WHAT YOU WILL DO – Would you please return every line from the listing that contains the word "data"?

--- START ---

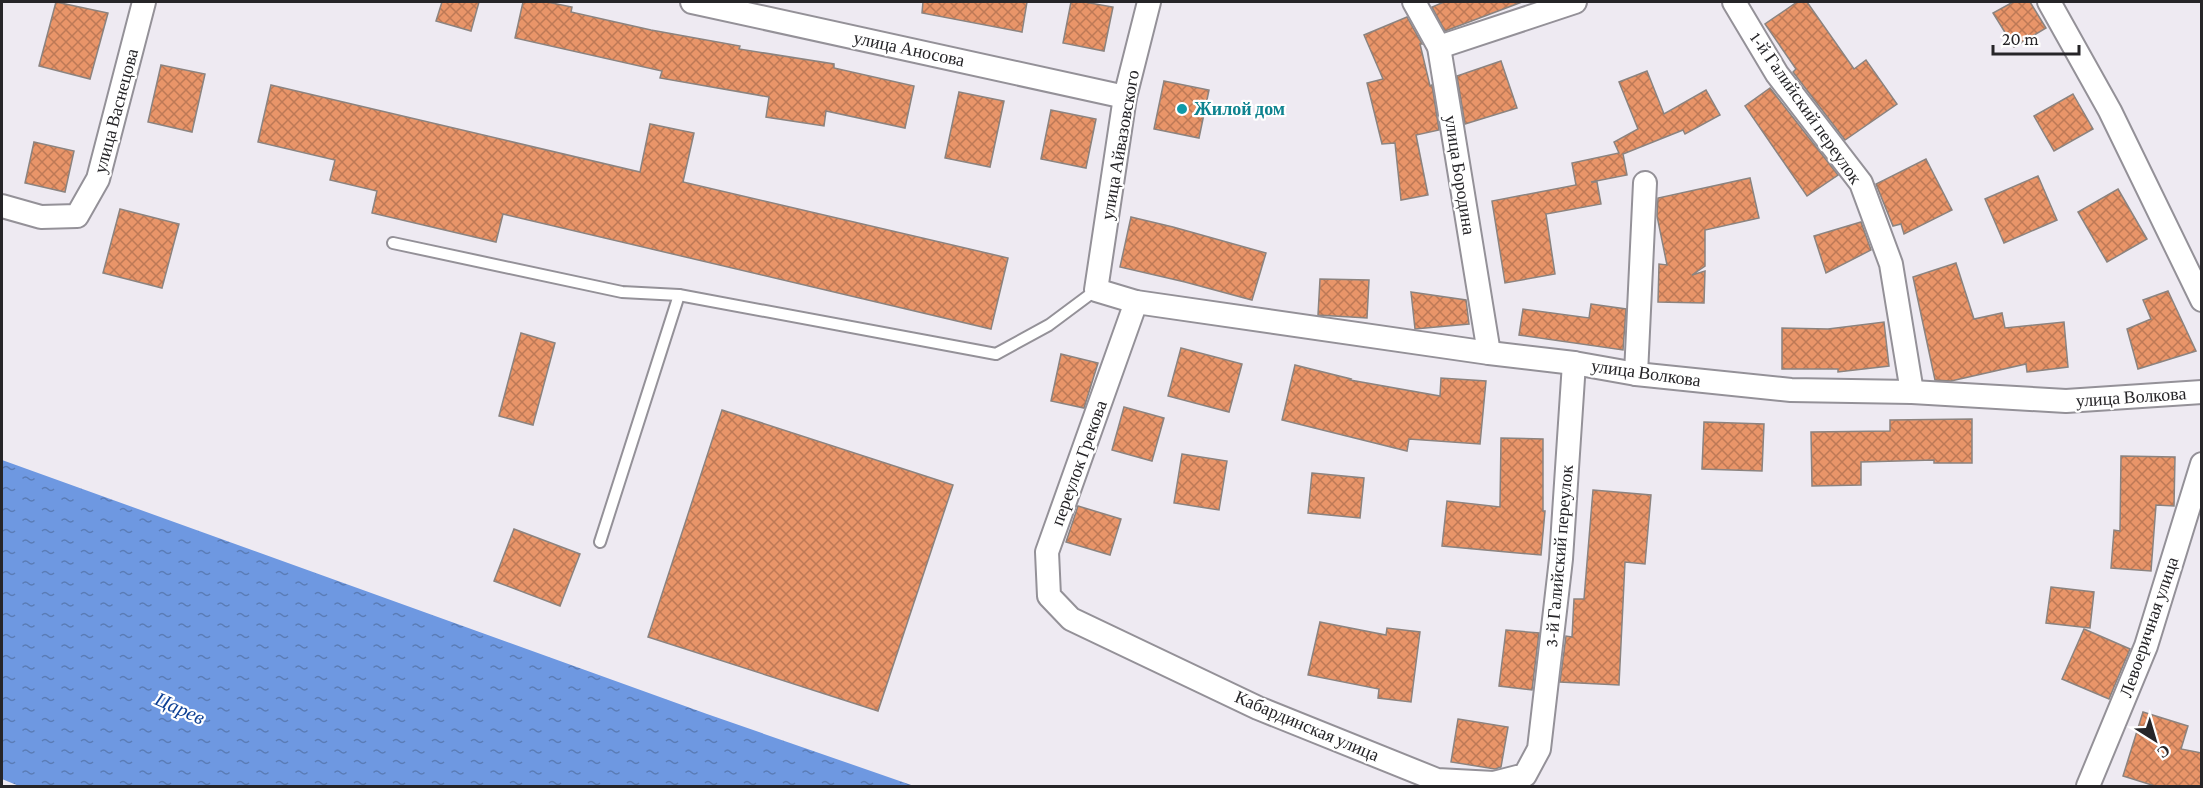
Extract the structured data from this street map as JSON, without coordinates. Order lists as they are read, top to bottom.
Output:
{
  "streets": {
    "street": [
      "улица Аносова",
      "1-й Галийский переулок",
      "улица Васнецова",
      "улица Айвазовского",
      "улица Бородина",
      "улица Волкова",
      "переулок Грекова",
      "3-й Галийский переулок",
      "Левоеричная улица",
      "Кабардинская улица"
    ]
  },
  "crossings": [
    ["улица Аносова", "улица Айвазовского"],
    ["1-й Галийский переулок", "улица Волкова"],
    ["улица Айвазовского", "улица Волкова"],
    ["улица Бородина", "улица Волкова"],
    ["улица Волкова", "переулок Грекова"],
    ["улица Волкова", "3-й Галийский переулок"],
    ["переулок Грекова", "Кабардинская улица"],
    ["3-й Галийский переулок", "Кабардинская улица"]
  ],
  "water": ["Царев"],
  "places": ["Жилой дом"],
  "scale_bar": "20 m",
  "north": "bottom right"
}
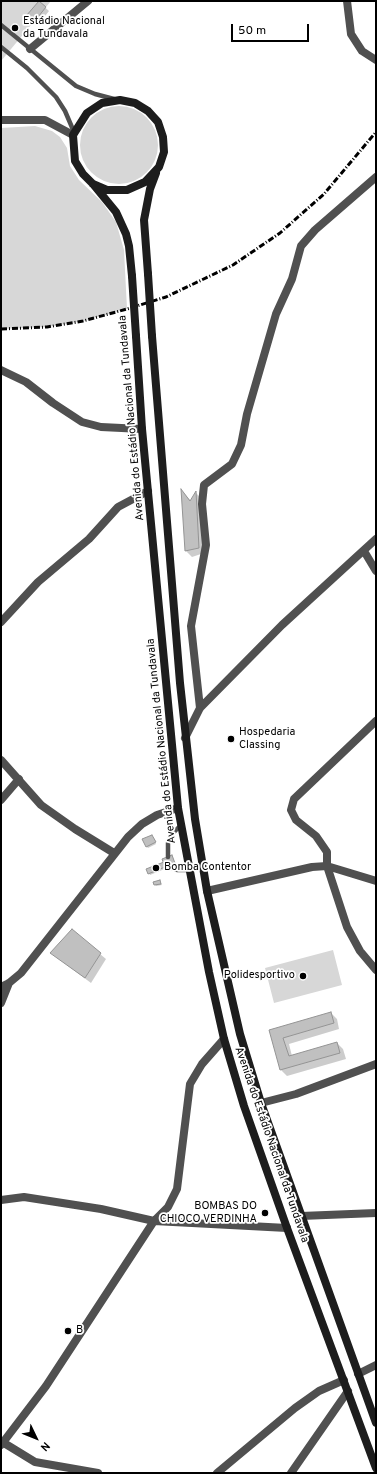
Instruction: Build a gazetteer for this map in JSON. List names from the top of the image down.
{
  "streets": {
    "street": ["Avenida do Estádio Nacional da Tundavala"]
  },
  "places": [
    "Estádio Nacional da Tundavala",
    "Hospedaria Classing",
    "Bomba Contentor",
    "Polidesportivo",
    "BOMBAS DO CHIOCO VERDINHA",
    "B"
  ],
  "scale_bar": "50 m",
  "north": "bottom right"
}
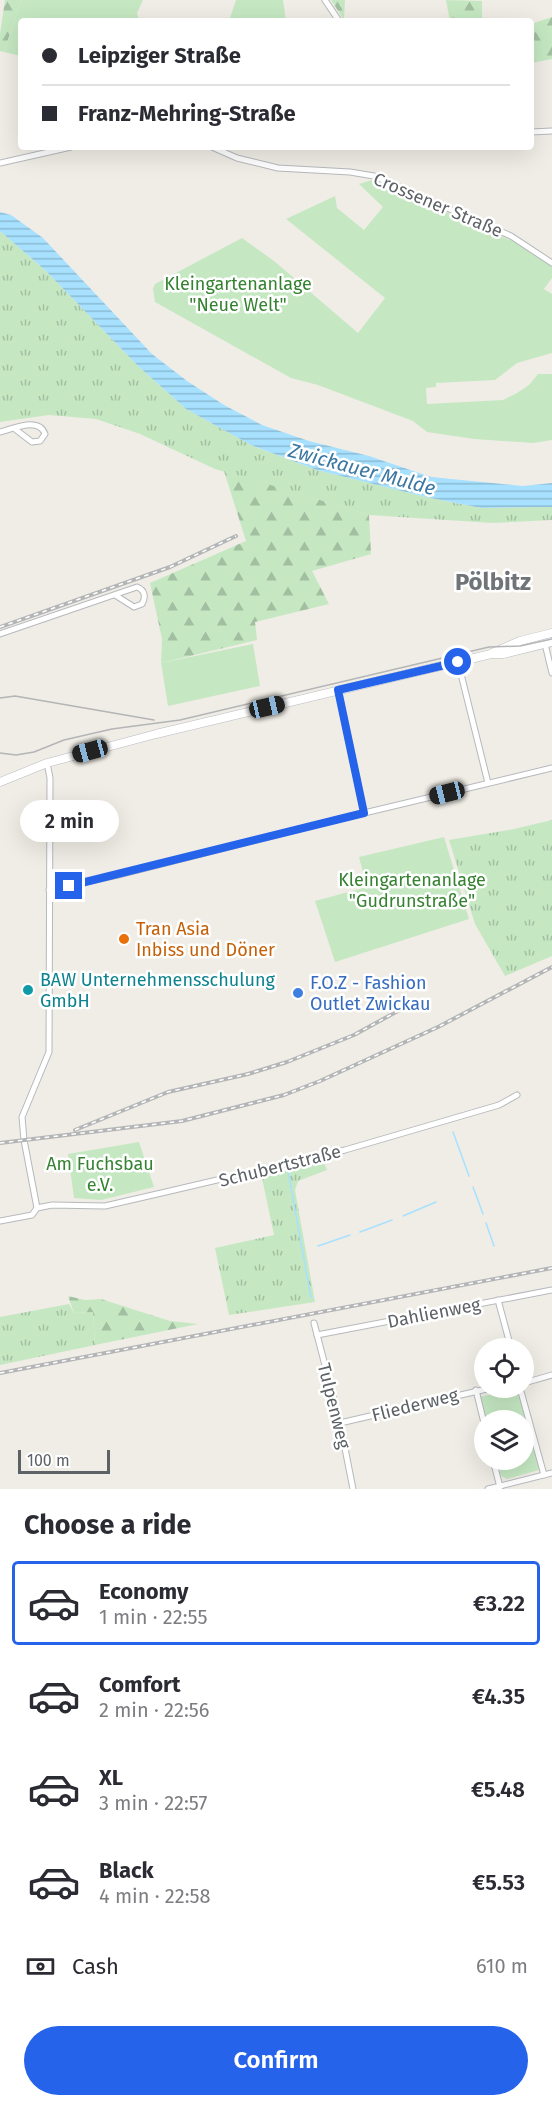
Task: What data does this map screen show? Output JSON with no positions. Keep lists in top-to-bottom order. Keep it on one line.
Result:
{"streets":{"street":["Crossener Straße","Schubertstraße","Dahlienweg","Fliederweg","Tulpenweg"]},"crossings":[["Dahlienweg","Tulpenweg"],["Fliederweg","Tulpenweg"]],"districts":["Pölbitz"],"water":["Zwickauer Mulde"],"parks":["Kleingartenanlage \"Neue Welt\"","Kleingartenanlage \"Gudrunstraße\"","Am Fuchsbau e.V."],"places":["Tran Asia Inbiss und Döner","BAW Unternehmensschulung GmbH","F.O.Z - Fashion Outlet Zwickau"],"scale_bar":"100 m","page":{"banner":["Leipziger Straße","Franz-Mehring-Straße"],"bubble":"2 min","scale":"100 m","heading":"Choose a ride","list":[{"name":"Economy","note":"1 min · 22:55","value":"€3.22"},{"name":"Comfort","note":"2 min · 22:56","value":"€4.35"},{"name":"XL","note":"3 min · 22:57","value":"€5.48"},{"name":"Black","note":"4 min · 22:58","value":"€5.53"}],"pay":["Cash","610 m"],"buttons":"Confirm"}}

--- END ---

RESPONSE AREA –
Extract the structured data from this street map as JSON, without coordinates. Order lists as they are read, top to bottom.
Task: What data does this map screen show? Output JSON with no positions. Keep lists in top-to-bottom order. Keep it on one line.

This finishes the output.